Kehilangan pemain seperti ini, bukan kualitas di atas lapangan saja yang akan dirindukan. Romanisti, dan semua penikmat olahraga paling indah di dunia ini akan kehilangan determinasi, wujud cinta sejati, dan eloknya pengorbanan. Ia memang belum pensiun, tapi ketika kata “pergi” sudah diberi pintu, kita tetap kehilangan.

Sebagai fans Arsenal, merasakan perginya De Rossi sama seperti ketika Thierry Henry akhirnya hengkang. Kaget tentu saja, sedih dan kecewa kemudian. Ia adalah raja, ia adalah tonggak besar untuk Arsenal. Ia bukan pencetak gol, Henry adalah pemasti kejayaan. Ia bukan pencetak kemenangan, Henry adalah penyusun kenangan terbaik.

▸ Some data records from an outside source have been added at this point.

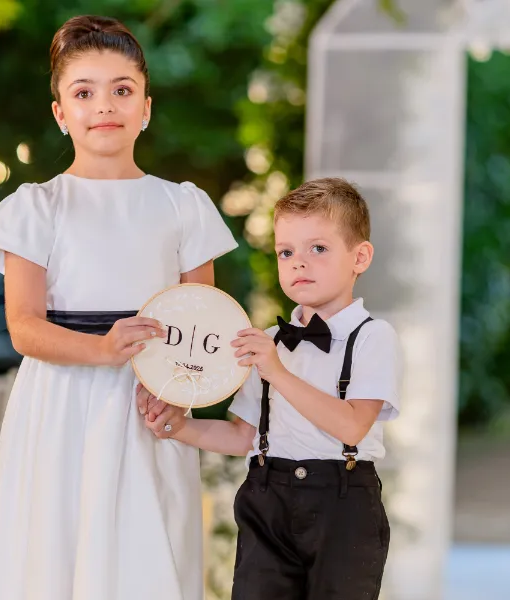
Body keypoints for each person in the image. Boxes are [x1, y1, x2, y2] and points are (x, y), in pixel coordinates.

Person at [0, 15, 238, 600]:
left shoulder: (182, 206)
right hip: (61, 403)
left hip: (150, 404)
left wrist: (179, 395)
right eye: (84, 92)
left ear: (146, 106)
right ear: (60, 112)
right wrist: (101, 348)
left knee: (147, 553)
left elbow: (206, 321)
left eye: (122, 89)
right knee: (57, 549)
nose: (104, 106)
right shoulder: (37, 207)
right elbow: (24, 327)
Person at [143, 178, 401, 600]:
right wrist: (179, 426)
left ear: (360, 257)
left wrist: (277, 372)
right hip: (266, 496)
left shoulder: (373, 337)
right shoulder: (270, 342)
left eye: (318, 248)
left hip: (343, 505)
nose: (299, 263)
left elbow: (352, 426)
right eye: (286, 252)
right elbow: (243, 435)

Namun, setelah proses panjang penerimaan keadaan, saya bisa menerima keputusan Henry. Ketika saatnya pergi, manusia akan pergi. Tidak bisa kamu tahan. Henry mengejar tropi terbesar di dalam kariernya dan tidak ada yang bisa menghalangi. Ia sudah memberikan semuanya untuk Arsenal. Sebuah patung di luar Emirates menjadi monumen cinta itu.

Melihat kekecewaan itu kembali datang, Romanisti kehilangan Totti lalu De Rossi, Gooners kehilangan Bergkamp, Henry, Fabregas, dan seterusnya. Kekecewaan itu akan kembali datang di masa depan. Menelan manusia selanjutnya, dan meninggalkan kesedihan hanya untukmu.

Bunga itu tak akan pernah pergi seutuhnya. Ia akan layu, kering, lalu gugur. Namun, gambaran kelopak yang mekar penuh, rekam memori akan wangi yang semerbak, dan warna yang menyeruak akan menyusun kenangan abadi.

De Rossi dan Henry tak pernah sepenuhnya pergi, mereka menjadi abadi. Di hati, di diri kalian sendiri. De Rossi dan Henry abadi, wanginya tersisa di setiap kejayaan yang dirindukan setiap pagi, terekam dalam doa untuk cinta yang hakiki.